As I asked myself the question my ears detected a change in the sound of the water. The boiling, seething motion ceased gradually, and there was a commotion in the depths of the lake—a commotion conveyed suggestively by a wave rolling round the margin, flapping over as it went, and again by the peculiar sucking sounds of whirling eddies which seemed to close together with little claps of the water here and there.

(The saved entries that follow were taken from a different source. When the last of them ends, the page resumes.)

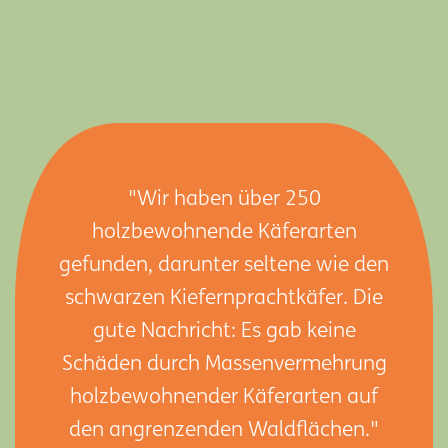
"Wir haben über 250
holzbewohnende Käferarten
gefunden, darunter seltene wie den
schwarzen Kiefernprachtkäfer. Die
gute Nachricht: Es gab keine
Schäden durch Massenvermehrung
holzbewohnender Käferarten auf
den angrenzenden Waldflächen."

Ah! there was a sound I could interpret in the darkness. It was made by the water rolling off the sides of some object which had risen above the surface not four yards from us. It was, I knew, the head of the great stone lever in the depths. Then the profound silence which followed was broken by a hollow roar like that of some wild beast pent in a cave within the roof. Louder and louder it grew until, with a booming sound like thunder, the waters gushed from an opening above, and, their forefoam showing vaguely in the darkness, fell with a deafening tumult into the lake. The spray dashed up in our faces and I drew a long breath, for I knew that Te Makawawa had passed by the ‘way of the winged fish.’